By necessity and with a little pluck, Kathleen Turner has happened upon a new career phase.

The husky-voiced screen and stage icon, best known for playing the femme fatale in the 1981 film "Body Heat" and for starring in a string of 1980s box-office hits, still gets the occasional big-screen role. Her new feature, "The Perfect Family," is set to open this spring with co-star Richard Chamberlain. But Turner, 57, whose rheumatoid arthritis is in remission, is not waiting for invitations from Hollywood. She has been helping to shape new plays with parts that suit her talent.

This past January, Turner played a firebrand columnist and pundit in "Red Hot Patriot: The Kick-Ass Wit of Molly Ivins" at the Geffen Playhouse in Los Angeles. She helped shape that script, which was adapted from Ivins' editorial columns.

This spring she has been on tour with "High," an autobiographical drug-memoir play by Matthew Lombardo that previews Wednesday and opens Thursday at the Pantages Theatre in Minneapolis.

She originated the role of foul-mouthed drug counselor Sister Jamison Connelly, a nun who tries to help a young man stay sober even as she battles her own demons.

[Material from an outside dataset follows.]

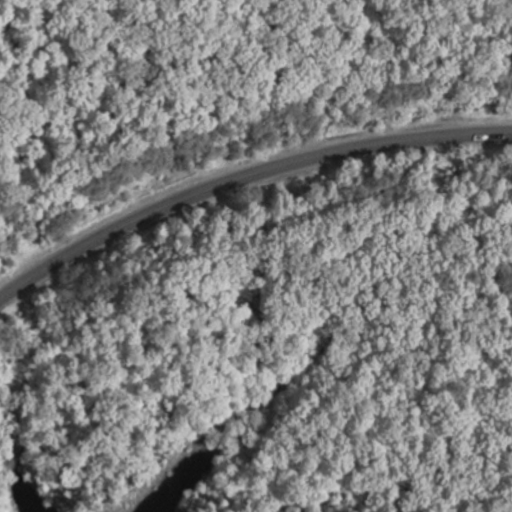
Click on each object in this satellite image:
road: (243, 176)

"I find it all exciting and fascinating," Turner said recently from her New York apartment. "I like helping to create new work, as opposed to, say, having [Edward] Albee hand me a new script and say, 'Don't change a damn word.'" (Turner played Martha in Albee's classic "Who's Afraid of Virginia Woolf?" in a 2005 Broadway revival.)

For Lombardo, whose Katharine Hepburn-focused "Tea at Five" played the Ordway Center in St. Paul in 2006, Turner was the natural lead for his play. "I was writing this piece for a Kathleen Turner type," the playwright said. "But then I thought, why not go for the genuine article instead of someone like her?"

Character and conflict

When Turner, a double Golden Globe winner ("Romancing the Stone" and "Prizzi's Honor"), first read "High," the role of the nun did not strike an immediate nerve.

"The character and conflict caught my imagination, certainly," she said. "But I did not think it was a workable script. So I got on the phone with Matthew and [director Rob Ruggiero]. We talked through the script and suggested changes. A few months later, I got a rewrite which was closer to what I imagined. So I thought it was time to sit down with them."

Turner said that what excites her about originating a part is the chance to shape it, and to go more deeply into a character than even the playwright could.

"At a certain point in the exploration of a play, the actor becomes more of an expert on the character than the author," she said. "I found myself saying to Matthew, 'This is not a word that she would use. And this rhythm is wrong for her cadence.'"

Now the nun offers a better fit for the actor and is richer in general, Turner added.

"Sister Jamie is an incredibly strong, terribly flawed woman," said Turner. "That lovely, conflicting combination is the essence of what makes her so rich."

That she is playing a nun is somewhat of a surprise for Turner.

"This role is further away from me than most," she said. "I don't understand her religious commitment. I'm not a practicing anything."

She does see a strange connection between Sister Jamison's faith and the addiction she tries to minister to. Both addiction and deep faith involve strong attachments.

"An addict is in this love-hate relationship with his addiction," she said. "I don't believe any addict loves their addiction, but they'll fight to the death to keep it."

Turner said Sister Jamie ranks in her pantheon of stage roles that includes leads in "Virginia Woolf" and Tennessee Williams' "Cat on a Hot Tin Roof."

"Martha was No. 1, and I did love Maggie in 'Cat,'" said Turner. "But I don't do anything I don't love. You can't do it day after day without the passion. And Sister's got passion."

After premiering at Hartford (Conn.) Stage in 2010, "High" had pre-Broadway engagements in Cincinnati and St. Louis. But it lasted for just eight performances on Broadway, which Lombardo, also a producer of the tour, said was ironic.

"We had the shortest run of all of those shows at the time -- 'Good People,' 'Jerusalem,' 'The Motherf**ker With the Hat,'" he said. "And a Tony nomination was not in the cards for us. But we're out here on the road doing great. There's a Spanish production in Venezuela. We're mulling a three-month tour of Australia. 'High' has had the longest life."